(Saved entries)
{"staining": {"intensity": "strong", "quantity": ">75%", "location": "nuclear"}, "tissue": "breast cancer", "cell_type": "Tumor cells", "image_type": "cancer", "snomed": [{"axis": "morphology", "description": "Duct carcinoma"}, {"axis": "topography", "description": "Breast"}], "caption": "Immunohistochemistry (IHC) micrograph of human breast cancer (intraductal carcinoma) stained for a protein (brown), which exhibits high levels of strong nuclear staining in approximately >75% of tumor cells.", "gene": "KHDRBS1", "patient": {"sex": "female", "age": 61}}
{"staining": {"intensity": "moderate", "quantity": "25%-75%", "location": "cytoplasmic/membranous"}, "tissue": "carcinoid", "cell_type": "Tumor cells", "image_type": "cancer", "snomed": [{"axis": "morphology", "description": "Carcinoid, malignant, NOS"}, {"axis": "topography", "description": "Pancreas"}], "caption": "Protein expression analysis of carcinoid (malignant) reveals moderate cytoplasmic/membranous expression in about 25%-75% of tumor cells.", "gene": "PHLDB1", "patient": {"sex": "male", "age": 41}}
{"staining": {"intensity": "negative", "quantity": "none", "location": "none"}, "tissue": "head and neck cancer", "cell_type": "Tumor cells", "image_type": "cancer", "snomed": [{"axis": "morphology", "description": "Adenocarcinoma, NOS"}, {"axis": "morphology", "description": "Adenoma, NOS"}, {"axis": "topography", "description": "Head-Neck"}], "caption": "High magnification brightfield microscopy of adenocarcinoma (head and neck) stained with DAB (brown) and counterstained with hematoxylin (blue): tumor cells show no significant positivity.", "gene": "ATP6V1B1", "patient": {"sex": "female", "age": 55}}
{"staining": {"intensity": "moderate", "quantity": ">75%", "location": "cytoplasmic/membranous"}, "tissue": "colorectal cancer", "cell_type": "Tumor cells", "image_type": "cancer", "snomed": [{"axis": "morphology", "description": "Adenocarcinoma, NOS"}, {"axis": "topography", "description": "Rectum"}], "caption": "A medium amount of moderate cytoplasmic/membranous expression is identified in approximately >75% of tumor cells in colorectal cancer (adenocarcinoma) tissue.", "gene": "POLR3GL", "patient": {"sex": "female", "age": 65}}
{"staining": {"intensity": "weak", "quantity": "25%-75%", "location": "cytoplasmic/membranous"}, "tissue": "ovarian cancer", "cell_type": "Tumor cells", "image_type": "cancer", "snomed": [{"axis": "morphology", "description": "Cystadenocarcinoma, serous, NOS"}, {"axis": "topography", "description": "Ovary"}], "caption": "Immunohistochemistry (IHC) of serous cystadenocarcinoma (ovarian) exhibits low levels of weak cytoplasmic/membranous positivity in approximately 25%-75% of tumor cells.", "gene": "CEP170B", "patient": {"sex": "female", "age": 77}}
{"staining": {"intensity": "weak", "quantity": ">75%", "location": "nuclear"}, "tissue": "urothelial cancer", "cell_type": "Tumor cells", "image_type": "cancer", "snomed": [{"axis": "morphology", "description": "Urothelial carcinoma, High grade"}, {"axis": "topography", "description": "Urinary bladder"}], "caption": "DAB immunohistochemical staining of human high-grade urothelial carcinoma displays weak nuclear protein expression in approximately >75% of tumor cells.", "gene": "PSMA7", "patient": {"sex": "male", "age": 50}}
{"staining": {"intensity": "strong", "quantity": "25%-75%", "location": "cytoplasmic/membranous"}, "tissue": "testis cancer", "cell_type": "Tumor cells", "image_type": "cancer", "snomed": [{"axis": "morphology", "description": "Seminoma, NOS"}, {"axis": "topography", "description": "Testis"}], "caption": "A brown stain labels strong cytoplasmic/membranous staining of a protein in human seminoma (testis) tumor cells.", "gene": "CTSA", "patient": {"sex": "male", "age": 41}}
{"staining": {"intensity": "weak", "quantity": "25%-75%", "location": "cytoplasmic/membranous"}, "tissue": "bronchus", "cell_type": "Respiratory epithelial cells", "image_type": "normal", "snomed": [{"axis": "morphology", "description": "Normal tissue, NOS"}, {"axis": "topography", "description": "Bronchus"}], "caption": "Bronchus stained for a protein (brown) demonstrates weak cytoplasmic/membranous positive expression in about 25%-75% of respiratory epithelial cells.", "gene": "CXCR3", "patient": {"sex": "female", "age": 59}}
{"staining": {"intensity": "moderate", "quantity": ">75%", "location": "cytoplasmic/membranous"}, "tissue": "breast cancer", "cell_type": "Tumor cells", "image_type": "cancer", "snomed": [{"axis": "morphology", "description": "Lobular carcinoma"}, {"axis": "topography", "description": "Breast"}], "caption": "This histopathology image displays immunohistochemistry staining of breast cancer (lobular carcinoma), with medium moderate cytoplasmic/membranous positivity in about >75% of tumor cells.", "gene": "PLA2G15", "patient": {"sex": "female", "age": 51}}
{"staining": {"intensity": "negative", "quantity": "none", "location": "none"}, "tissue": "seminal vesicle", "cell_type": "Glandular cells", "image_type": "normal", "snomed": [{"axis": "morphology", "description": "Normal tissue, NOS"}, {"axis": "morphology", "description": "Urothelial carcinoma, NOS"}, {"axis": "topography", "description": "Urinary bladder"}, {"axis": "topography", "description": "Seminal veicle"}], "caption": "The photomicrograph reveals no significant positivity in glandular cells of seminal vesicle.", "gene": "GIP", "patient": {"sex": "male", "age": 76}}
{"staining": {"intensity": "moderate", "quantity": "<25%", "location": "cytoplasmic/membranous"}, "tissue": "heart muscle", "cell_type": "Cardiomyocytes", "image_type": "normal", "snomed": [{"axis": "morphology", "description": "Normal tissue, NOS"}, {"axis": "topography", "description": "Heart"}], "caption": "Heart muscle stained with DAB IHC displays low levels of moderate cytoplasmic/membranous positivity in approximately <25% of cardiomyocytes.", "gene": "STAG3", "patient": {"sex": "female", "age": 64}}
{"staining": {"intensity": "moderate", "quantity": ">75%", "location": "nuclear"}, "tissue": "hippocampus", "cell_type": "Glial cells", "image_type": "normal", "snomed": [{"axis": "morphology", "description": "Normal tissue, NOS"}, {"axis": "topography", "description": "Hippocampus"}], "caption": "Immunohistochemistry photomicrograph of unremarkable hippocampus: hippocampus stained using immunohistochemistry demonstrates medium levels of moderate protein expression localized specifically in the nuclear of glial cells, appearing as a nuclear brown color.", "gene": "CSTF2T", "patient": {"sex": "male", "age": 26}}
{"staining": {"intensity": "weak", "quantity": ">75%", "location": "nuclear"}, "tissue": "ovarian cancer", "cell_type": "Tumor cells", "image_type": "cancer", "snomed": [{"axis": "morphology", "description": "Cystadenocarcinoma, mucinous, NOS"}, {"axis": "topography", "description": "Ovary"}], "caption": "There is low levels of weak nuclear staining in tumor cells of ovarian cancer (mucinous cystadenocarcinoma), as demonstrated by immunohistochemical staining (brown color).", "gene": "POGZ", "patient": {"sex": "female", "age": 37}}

_WORK REQUEST_
Look through the data above and return exactly the lines from the one that contains "photomicrograph reveals no" to the one that contains "muscle stained with", inclusive, with nothing else.

_RESULT FOR THIS EXERCISE_
{"staining": {"intensity": "negative", "quantity": "none", "location": "none"}, "tissue": "seminal vesicle", "cell_type": "Glandular cells", "image_type": "normal", "snomed": [{"axis": "morphology", "description": "Normal tissue, NOS"}, {"axis": "morphology", "description": "Urothelial carcinoma, NOS"}, {"axis": "topography", "description": "Urinary bladder"}, {"axis": "topography", "description": "Seminal veicle"}], "caption": "The photomicrograph reveals no significant positivity in glandular cells of seminal vesicle.", "gene": "GIP", "patient": {"sex": "male", "age": 76}}
{"staining": {"intensity": "moderate", "quantity": "<25%", "location": "cytoplasmic/membranous"}, "tissue": "heart muscle", "cell_type": "Cardiomyocytes", "image_type": "normal", "snomed": [{"axis": "morphology", "description": "Normal tissue, NOS"}, {"axis": "topography", "description": "Heart"}], "caption": "Heart muscle stained with DAB IHC displays low levels of moderate cytoplasmic/membranous positivity in approximately <25% of cardiomyocytes.", "gene": "STAG3", "patient": {"sex": "female", "age": 64}}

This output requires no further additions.